++++ SOURCE TEXT ++++

# Rockler Taper/Straight Line Jig



## king_nickizzle (Nov 27, 2015)

I bought this recently, and the instructions say to put the jig in the miter slot on the table saw, and trim off the excess section of the jig to establish a zero clearance zone. However, my Grizzly Table Saw's miter slots are fairly close to the blade when using this jig. Following Rockler's instructions, I'm going to cut into the pre-made grooves. In images/videos I've seen, people haven't had to cut this far into the jig to establish zero clearance. Do any of you have this jig? And if so, have you had this issue? I feel like the worst case scenario would be that I wouldn't be able to put the knobs all the way to one side, but maybe there are more cons to cutting into the groove. Any advice? Thanks!


----------



## Ripper70 (Nov 30, 2015)

Can you move the miter bar to the left enough so that it better accommodates your saw?

I thought that the fence was used to set the distance of the jig from the saw blade and not a miter bar.


----------



## HunterDS (Jan 11, 2017)

I have the same issue. Either to far into the slots or when I reverse it its to far from the blade. My thinking is new holes might need to be made.

++++ PROVIDED DATA ++++

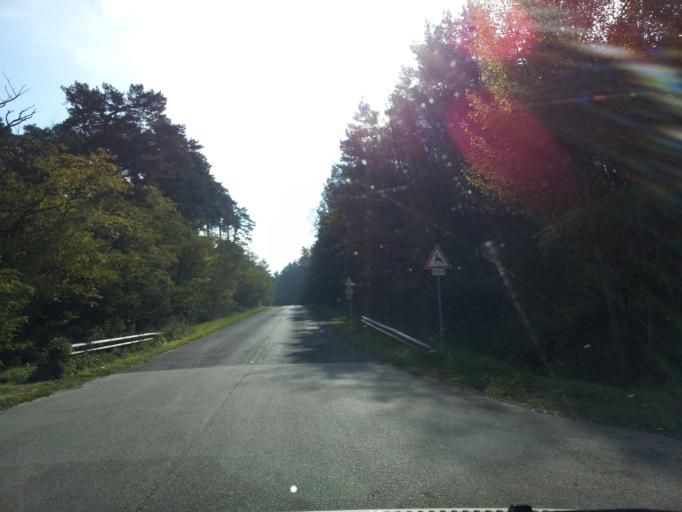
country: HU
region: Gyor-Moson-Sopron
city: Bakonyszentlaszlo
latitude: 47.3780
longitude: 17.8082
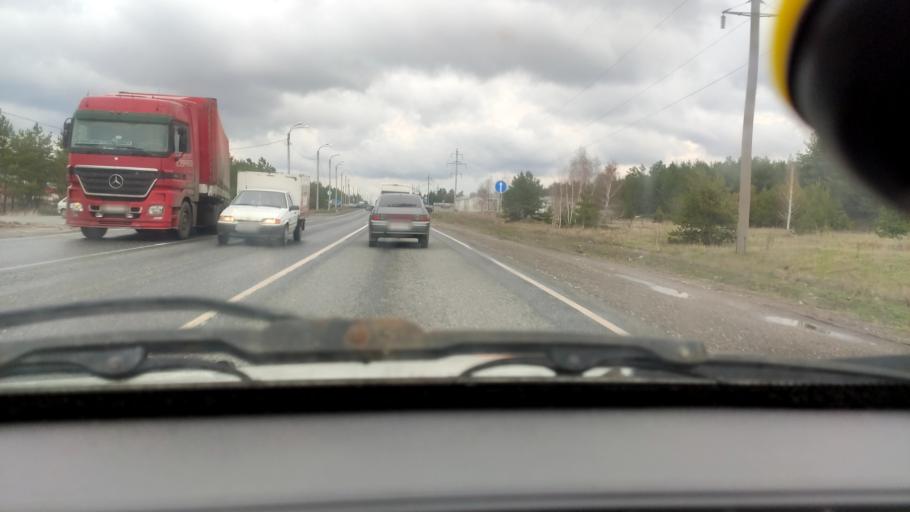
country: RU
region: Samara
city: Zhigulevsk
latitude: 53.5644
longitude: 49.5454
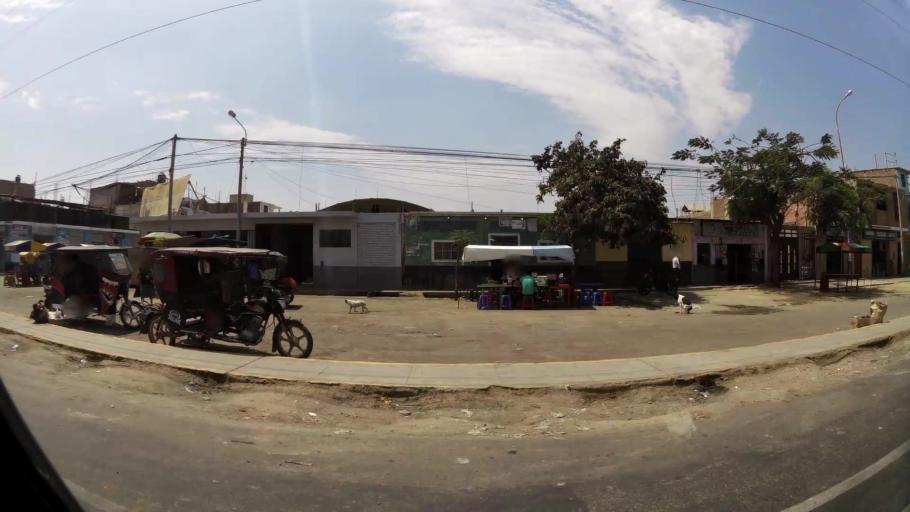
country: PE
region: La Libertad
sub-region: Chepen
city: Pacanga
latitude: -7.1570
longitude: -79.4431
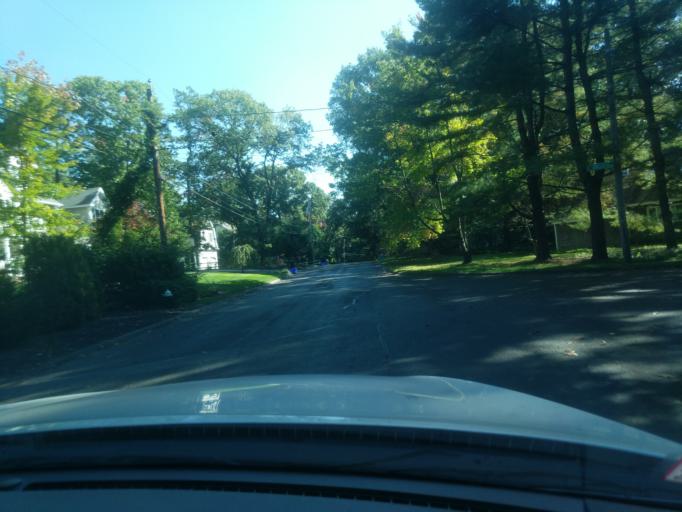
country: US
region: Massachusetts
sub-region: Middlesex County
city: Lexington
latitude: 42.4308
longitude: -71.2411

++++

• GOAL: Continue the forum thread about the Rockler taper jig from the point where it ends.

• RESULT OF THE EXERCISE:
----------



## king_nickizzle (Nov 27, 2015)

Ripper70 unfortunately the miter bar isn't adjustable (well, not that I couldn't drill holes) with how Rockler set it up. Alternatively I can simply remove the miter bar and rely on my fence. Just seemed annoying that it wasn't a universal set up.

Yea that's what I was thinking HunterDS, just wanted to avoid that if I could.


----------



## daddywoofdawg (Feb 1, 2014)

Have photos of the miter bar set up top and bottom?


----------



## king_nickizzle (Nov 27, 2015)

Got it figured out! There is an extra set of holes for the miter bar so you can unscrew the current lockup and shift it about an inch and a half over. I originally assumed the screw holes were for something else so didn't think to move the biter bar, but turns out they are just extra for different saws.


----------



## Lazyman (Aug 8, 2014)

It looks like the other miter slot is a little further away so perhaps the other option would have been to use it to the left of the blade?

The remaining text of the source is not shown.